Tried my duck river crossing thing a few times recently, it usually solves it now, albeit with a bias to make unnecessary trips half of the time.
Of course, anything new fails:
There’s 2 people and 1 boat on the left side of the river, and 3 boats on the right side of the river. Each boat can accommodate up to 6 people. How do they get all the boats to the left side of the river?
Did they seriously change something just to deal with my duck puzzle? How odd.
It’s Google so it is not out of the question that they might do some analysis on the share links and referring pages, or even use their search engine to find discussions of a problem they’re asked. I need to test that theory and simultaneously feed some garbage to their plagiarism machine…

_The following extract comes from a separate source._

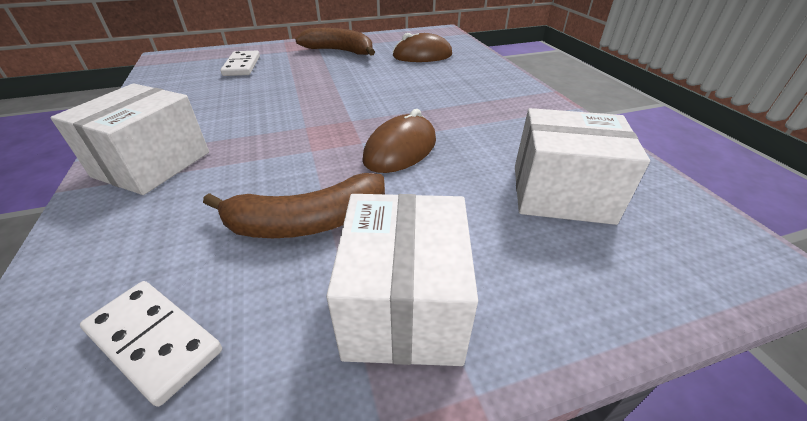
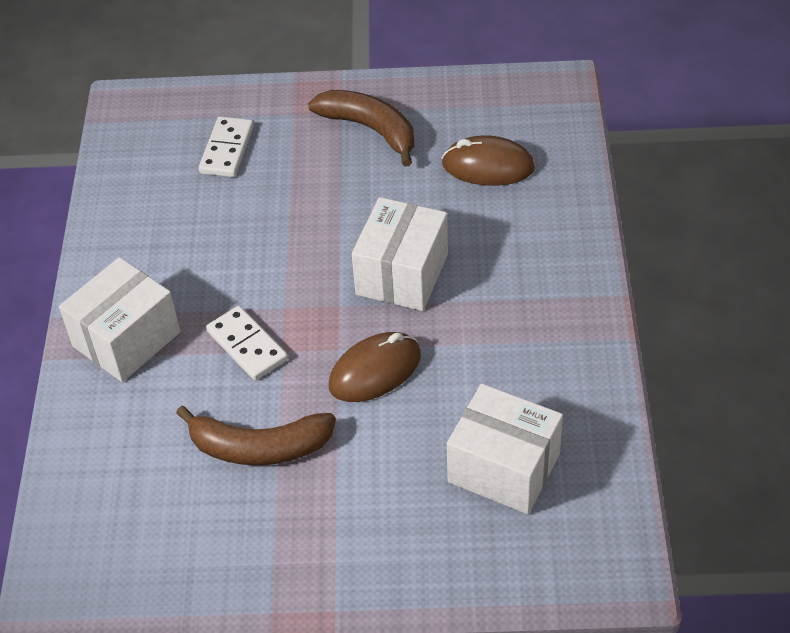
camera: 20 degrees right, 10 degrees up
(154, 341) = (141, 526): white domino -> white domino (247, 345)
(404, 306) = (312, 543): white box -> white box (402, 274)

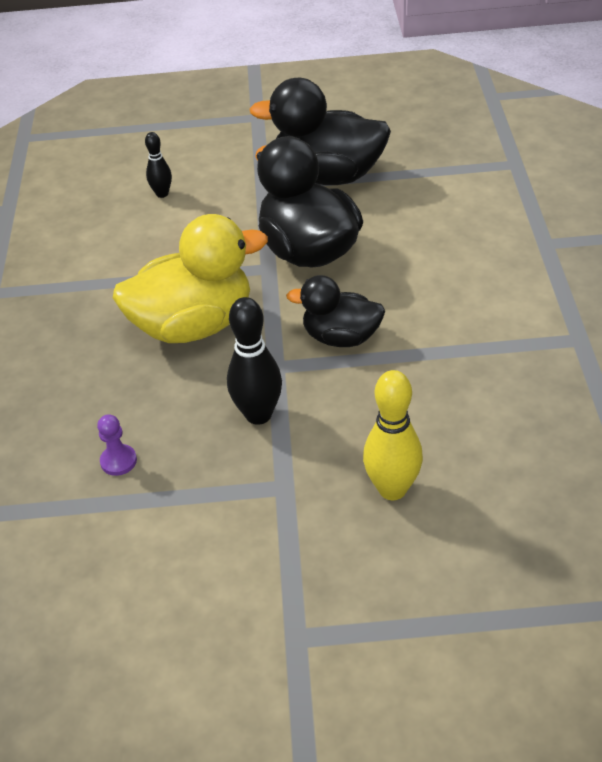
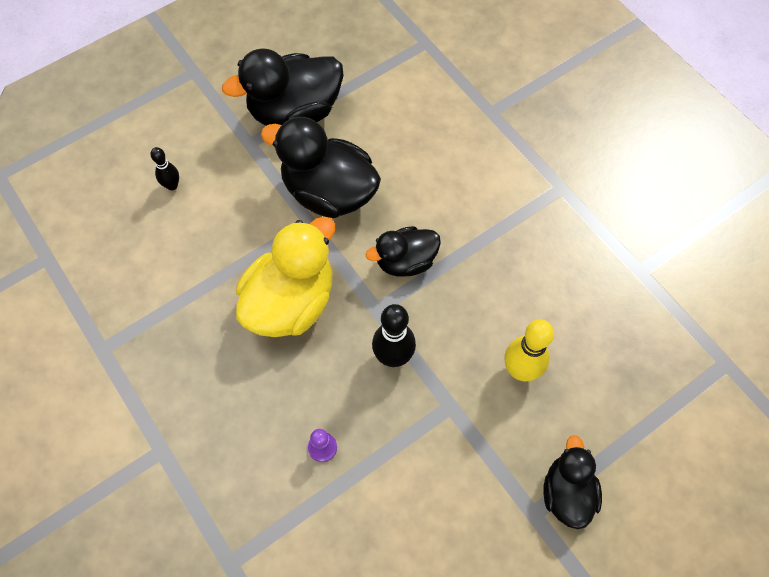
camera: 35 degrees left, 20 degrees up
(353, 636) = (566, 492): none -> black duck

Sample of the new botshit:
L->R: 2P take B_L. L{}, R{2P, 4B}. R->L: P1 takes B_R1. L{P1, B_R1}, R{P2, 3B}. R->L: P2 takes B_R2. L{2P, B_R1, B_R2}, R{2B}. L->R: P1 takes B_R1 back. L{P2, B_R2}, R{P1, 3B}. R->L: P1 takes B_R3. L{P1, P2, B_R2, B_R3}, R{2B}. L->R: P2 takes B_R2 back. L{P1, B_R3}, R{P2, 3B}.
And again and again, like a buggy attempt at brute forcing the problem.
For a while now I jave wondered how much of those “the llms all fail at this very basic task” problems that suddenly get fixed are not fixed by the model getting better but just a bandaid solution which solves that specific problem. (Putting another llm in front of the input to detect the problem and then sending it to the llm that is trained on that specific problem would be a bandaid solution btw, it is just adding more under the trenchcoat). And even if somebody were to answer this question, the well is so poisoned im not sure if I could believe them.
I have no doubt whatsoever that it is what they’re doing. It’s also how they fix hands and faces in picture generators.